Patty knew a lot about film technology because he used to film the football games for Coach Hugh Sandifer back in the late 90s and early 2000s. He also attributes some of his tech savviness to his own dad.
“My dad was in the Coast Guard for 22 years,” Patty said. “He did public relations. I kind of tagged along and got to watch him take pictures.”
Patty started his career at Wylie as a coach in the 80s, but left for a few years, and returned in 1988 to teach US History and World History. In the late 90s, he began filming the football games for Coach Sandifer and creating tapes that the coaches could use for film study. He did that for about 15 years until he retired from teaching in 2013.
Just a few months after he retired, Patty started to miss teaching. He began substituting and was hired that same year to run Wylie’s DAEP program for students who are suspended.

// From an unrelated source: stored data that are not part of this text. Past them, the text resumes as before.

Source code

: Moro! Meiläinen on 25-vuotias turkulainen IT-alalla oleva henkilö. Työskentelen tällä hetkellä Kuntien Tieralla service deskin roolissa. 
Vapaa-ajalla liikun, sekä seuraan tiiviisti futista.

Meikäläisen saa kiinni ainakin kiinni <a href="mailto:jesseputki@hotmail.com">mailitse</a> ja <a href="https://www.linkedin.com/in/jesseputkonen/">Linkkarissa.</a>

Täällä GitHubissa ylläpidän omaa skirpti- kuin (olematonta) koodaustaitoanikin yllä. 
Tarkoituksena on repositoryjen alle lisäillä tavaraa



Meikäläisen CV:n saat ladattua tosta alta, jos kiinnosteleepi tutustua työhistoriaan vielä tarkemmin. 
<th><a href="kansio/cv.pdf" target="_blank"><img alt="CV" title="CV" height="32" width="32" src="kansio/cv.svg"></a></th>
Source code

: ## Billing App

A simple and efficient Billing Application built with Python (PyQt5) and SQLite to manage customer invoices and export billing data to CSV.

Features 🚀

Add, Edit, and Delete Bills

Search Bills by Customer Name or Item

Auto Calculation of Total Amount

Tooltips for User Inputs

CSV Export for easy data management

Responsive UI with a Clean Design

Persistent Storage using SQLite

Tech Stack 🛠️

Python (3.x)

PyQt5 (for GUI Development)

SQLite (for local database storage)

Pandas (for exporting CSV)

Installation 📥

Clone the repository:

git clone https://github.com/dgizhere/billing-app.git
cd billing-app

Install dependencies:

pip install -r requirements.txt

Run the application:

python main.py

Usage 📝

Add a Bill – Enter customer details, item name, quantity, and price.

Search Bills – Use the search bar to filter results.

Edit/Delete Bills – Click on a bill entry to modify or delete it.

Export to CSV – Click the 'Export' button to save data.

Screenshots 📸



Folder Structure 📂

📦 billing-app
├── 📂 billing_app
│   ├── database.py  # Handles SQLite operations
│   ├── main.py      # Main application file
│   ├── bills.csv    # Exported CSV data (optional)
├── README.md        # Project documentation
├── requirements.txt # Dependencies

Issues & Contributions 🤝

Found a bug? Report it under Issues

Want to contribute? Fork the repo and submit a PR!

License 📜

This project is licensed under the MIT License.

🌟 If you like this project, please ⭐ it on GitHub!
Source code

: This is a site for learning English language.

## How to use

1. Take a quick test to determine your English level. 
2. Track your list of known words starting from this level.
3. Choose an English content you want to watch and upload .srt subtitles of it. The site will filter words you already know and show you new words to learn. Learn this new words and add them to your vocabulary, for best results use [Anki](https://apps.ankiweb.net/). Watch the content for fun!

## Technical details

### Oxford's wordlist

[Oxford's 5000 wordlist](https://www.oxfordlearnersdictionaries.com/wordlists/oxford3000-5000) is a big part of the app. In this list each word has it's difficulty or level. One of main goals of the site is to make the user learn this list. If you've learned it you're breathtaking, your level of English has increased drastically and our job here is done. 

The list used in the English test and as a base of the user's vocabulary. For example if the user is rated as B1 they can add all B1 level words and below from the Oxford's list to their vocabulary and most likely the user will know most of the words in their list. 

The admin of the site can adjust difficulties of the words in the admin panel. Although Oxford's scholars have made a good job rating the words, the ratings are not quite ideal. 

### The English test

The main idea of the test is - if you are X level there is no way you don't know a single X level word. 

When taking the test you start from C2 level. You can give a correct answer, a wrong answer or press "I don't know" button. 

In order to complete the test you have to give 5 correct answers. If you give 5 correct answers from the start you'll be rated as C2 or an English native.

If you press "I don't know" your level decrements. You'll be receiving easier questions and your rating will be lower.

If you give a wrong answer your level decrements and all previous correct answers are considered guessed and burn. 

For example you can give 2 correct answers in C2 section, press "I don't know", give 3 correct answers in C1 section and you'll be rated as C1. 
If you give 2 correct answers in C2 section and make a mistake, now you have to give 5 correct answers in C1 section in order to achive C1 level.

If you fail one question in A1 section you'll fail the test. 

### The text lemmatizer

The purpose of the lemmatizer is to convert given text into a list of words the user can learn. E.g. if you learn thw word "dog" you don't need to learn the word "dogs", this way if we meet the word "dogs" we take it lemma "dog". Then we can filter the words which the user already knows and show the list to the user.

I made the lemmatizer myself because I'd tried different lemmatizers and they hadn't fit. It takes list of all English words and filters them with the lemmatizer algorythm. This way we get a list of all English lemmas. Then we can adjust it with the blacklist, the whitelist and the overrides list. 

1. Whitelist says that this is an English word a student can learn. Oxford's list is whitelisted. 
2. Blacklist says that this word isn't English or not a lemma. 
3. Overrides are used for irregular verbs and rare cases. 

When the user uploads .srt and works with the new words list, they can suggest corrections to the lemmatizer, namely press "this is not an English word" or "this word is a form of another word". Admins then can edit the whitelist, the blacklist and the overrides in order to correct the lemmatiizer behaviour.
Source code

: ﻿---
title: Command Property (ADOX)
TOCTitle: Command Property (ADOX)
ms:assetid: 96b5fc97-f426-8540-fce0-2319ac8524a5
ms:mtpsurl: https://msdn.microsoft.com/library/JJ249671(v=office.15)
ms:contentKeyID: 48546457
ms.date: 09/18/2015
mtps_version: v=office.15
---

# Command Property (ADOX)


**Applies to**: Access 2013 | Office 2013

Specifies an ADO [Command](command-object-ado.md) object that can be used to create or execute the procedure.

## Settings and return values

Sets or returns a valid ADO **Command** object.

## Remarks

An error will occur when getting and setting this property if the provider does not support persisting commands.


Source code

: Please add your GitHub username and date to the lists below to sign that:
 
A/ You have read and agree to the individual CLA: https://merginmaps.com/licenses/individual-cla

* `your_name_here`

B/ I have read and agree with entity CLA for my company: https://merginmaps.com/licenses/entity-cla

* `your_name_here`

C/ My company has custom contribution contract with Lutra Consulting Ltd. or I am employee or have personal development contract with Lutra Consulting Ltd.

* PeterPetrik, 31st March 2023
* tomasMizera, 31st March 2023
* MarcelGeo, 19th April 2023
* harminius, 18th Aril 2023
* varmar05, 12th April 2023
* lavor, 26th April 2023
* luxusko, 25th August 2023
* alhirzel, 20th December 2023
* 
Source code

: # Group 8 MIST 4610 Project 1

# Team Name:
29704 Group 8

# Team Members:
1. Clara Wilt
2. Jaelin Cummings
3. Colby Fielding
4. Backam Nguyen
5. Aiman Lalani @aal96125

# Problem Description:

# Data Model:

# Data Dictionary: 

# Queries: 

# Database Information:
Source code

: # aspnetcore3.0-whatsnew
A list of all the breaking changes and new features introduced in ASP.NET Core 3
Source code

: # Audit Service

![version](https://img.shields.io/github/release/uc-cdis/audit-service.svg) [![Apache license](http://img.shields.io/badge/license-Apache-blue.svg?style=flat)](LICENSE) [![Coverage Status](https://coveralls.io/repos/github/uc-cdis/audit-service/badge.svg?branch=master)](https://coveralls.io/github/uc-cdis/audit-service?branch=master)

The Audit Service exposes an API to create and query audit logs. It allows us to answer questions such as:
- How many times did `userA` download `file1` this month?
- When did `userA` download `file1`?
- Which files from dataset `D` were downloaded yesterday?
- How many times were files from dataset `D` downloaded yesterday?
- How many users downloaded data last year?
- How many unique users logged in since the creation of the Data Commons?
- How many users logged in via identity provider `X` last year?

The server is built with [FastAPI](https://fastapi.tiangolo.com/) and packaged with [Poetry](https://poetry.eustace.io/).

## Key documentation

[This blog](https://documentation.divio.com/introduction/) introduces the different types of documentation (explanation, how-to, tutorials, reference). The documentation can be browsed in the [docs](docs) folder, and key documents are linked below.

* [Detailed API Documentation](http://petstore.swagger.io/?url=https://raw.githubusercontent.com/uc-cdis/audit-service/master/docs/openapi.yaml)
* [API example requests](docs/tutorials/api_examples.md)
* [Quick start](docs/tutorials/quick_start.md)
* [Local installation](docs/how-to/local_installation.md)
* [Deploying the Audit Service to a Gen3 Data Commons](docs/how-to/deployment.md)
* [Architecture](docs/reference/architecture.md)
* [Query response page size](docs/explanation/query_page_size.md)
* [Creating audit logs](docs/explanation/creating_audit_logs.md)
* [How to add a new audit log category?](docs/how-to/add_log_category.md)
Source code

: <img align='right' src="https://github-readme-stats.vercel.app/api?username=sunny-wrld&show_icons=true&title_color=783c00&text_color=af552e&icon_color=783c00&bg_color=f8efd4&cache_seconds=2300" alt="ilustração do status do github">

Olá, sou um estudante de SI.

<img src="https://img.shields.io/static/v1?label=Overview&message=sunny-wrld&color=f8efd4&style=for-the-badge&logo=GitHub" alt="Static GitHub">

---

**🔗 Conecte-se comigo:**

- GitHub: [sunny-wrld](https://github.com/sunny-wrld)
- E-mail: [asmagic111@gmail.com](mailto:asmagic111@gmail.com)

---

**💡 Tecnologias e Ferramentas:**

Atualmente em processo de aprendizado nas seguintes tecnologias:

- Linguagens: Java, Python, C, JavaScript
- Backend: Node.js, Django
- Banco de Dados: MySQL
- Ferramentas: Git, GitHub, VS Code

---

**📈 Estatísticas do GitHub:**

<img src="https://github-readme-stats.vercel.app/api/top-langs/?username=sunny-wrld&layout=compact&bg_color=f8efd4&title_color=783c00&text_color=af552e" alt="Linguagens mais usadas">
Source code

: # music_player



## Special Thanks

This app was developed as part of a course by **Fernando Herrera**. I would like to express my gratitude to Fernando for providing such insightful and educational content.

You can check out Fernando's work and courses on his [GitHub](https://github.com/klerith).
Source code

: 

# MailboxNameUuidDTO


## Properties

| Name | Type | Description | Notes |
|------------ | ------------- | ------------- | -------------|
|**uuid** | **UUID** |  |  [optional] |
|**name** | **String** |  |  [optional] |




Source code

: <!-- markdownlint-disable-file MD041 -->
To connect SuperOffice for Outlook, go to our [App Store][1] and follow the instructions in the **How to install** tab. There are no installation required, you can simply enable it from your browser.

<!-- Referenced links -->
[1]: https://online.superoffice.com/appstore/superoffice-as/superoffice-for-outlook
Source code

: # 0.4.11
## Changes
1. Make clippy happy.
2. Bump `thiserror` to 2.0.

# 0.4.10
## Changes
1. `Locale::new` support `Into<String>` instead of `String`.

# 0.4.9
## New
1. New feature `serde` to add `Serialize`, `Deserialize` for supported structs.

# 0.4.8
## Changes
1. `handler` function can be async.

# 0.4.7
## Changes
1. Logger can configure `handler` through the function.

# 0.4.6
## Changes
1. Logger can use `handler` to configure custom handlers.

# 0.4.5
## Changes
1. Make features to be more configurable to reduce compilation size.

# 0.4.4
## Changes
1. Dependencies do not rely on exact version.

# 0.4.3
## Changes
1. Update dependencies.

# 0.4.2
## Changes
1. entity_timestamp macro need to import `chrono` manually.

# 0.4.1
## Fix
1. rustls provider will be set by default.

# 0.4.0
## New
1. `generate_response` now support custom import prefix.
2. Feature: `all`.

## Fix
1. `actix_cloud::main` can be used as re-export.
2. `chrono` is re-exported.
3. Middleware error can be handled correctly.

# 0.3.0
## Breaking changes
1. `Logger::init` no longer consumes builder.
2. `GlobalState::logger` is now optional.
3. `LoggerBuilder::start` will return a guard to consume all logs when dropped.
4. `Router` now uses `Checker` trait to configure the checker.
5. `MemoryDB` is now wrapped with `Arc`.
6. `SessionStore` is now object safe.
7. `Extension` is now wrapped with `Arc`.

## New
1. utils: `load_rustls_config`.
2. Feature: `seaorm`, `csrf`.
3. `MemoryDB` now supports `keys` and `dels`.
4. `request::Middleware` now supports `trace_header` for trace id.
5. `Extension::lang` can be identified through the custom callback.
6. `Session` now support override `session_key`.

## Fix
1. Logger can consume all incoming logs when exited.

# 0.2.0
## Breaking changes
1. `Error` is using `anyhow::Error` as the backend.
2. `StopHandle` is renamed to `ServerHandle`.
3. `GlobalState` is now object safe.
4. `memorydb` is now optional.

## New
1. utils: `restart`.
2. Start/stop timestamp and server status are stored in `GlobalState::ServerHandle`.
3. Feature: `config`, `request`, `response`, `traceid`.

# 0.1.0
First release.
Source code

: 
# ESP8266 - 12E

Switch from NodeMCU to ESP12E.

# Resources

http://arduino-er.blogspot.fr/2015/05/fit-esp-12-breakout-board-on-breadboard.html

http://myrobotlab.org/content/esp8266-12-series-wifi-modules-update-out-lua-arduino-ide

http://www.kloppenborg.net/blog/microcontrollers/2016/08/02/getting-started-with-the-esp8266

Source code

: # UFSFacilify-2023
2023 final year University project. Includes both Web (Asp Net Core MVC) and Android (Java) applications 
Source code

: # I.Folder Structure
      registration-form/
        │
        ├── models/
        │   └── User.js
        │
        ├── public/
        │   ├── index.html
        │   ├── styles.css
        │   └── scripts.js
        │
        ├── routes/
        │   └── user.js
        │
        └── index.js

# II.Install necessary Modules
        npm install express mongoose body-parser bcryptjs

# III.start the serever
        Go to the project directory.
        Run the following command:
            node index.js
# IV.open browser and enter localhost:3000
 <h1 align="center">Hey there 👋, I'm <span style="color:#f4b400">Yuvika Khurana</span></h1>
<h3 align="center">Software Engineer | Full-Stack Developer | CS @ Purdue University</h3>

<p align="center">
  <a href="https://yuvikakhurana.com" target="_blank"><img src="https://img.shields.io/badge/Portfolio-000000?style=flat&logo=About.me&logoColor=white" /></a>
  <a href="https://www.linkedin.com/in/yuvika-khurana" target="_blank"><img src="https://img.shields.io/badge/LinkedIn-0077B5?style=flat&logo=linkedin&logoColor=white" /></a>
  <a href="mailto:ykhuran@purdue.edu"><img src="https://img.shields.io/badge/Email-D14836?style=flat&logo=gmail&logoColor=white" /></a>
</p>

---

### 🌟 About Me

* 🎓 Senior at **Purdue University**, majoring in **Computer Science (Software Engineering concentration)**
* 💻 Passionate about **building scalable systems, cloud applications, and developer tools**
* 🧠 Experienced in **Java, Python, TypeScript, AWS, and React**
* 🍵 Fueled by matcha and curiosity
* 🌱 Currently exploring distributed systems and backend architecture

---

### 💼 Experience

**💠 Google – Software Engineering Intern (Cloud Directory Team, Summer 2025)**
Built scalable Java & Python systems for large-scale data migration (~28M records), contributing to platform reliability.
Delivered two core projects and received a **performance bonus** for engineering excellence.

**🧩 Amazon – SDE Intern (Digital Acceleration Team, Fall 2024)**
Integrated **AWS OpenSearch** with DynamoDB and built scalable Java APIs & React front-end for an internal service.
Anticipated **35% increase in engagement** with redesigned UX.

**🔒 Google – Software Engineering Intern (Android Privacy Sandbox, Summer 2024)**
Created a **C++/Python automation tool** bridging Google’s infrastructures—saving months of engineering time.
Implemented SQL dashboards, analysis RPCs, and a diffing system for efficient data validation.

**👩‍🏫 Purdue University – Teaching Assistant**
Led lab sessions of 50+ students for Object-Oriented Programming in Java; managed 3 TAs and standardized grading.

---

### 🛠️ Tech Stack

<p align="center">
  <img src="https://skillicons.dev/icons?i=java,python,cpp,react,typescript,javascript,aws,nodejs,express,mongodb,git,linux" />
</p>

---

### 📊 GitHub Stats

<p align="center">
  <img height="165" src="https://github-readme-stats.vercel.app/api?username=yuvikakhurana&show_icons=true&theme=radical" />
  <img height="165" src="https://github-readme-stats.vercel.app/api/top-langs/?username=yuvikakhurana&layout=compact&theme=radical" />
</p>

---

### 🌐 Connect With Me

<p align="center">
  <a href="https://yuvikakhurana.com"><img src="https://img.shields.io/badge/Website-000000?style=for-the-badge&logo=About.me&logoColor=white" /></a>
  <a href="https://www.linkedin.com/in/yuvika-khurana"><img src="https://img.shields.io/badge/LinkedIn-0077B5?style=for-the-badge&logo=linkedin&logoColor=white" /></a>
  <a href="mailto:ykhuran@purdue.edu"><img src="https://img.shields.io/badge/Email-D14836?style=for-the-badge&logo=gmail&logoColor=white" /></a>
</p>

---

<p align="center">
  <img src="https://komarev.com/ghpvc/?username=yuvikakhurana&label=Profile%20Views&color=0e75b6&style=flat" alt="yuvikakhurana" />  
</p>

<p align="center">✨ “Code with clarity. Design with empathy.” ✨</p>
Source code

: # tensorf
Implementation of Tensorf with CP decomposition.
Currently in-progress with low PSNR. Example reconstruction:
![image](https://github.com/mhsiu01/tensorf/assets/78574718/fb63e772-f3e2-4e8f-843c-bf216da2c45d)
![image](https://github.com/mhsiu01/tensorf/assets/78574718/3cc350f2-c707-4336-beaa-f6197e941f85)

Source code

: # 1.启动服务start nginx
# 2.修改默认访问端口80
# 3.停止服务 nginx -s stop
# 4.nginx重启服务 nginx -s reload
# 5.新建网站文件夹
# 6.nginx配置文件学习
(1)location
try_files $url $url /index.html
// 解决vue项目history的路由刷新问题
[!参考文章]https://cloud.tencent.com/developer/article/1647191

Patty said he and Kincaid were talking about a specific football game one day and decided to go see if they could find the film of that game.
Kincaid is a former Wylie quarterback, and Patty has two sons who played for the Bulldogs in the early 2000s. One son, Robbie, played in the state championship game in 2000, where Wylie lost in the fourth quarter. His other son, John, played on the state championship team in 2004, where Wylie won in the fourth quarter.
“The conversation evolved into wouldn’t it be neat to see if we could copy all of these,” Patty said. “I told Coach Kincaid, ‘We have a way to do this, but it’s going to be time consuming.’”
Patty, however, was willing to spend the time, and he had the recording equipment necessary to accomplish the task.
“We loaded up a pickup full of all the tapes going back to the 80s,” he said. “We had a pickup full.”
The pickup included VHS tapes, 8mm tapes, film reels and DVDs. Kincaid gave Patty the school’s players for the various types of tapes, and Patty used his own recorders to record them onto DVD. Then from DVD, he converted them to digital.
Unfortunately, most of the games prior to 1987 were on film reels.
“I don’t have anything to be able to convert those at all,” Patty said. “We still have those with no way to convert them.”
Patty estimates that he transferred about 300 games from cassette to DVD and then to a digital format for YouTube. If you go to YouTube and search for Wylie Athletics and then go to the Wylie Athletics Channel, you should be able to click on playlists and see the videos grouped by years. All of the games are available to watch for free.
Patty retired for the second time in May, after eight years of teaching Wylie’s suspended students.
“There were some challenging times,” he said. “There was a reason they were there. I just told them there is no alternative so make the best of it.”
He said this time he plans to stay retired.
“It’s for real this time,” he said. “We will see if it will take.”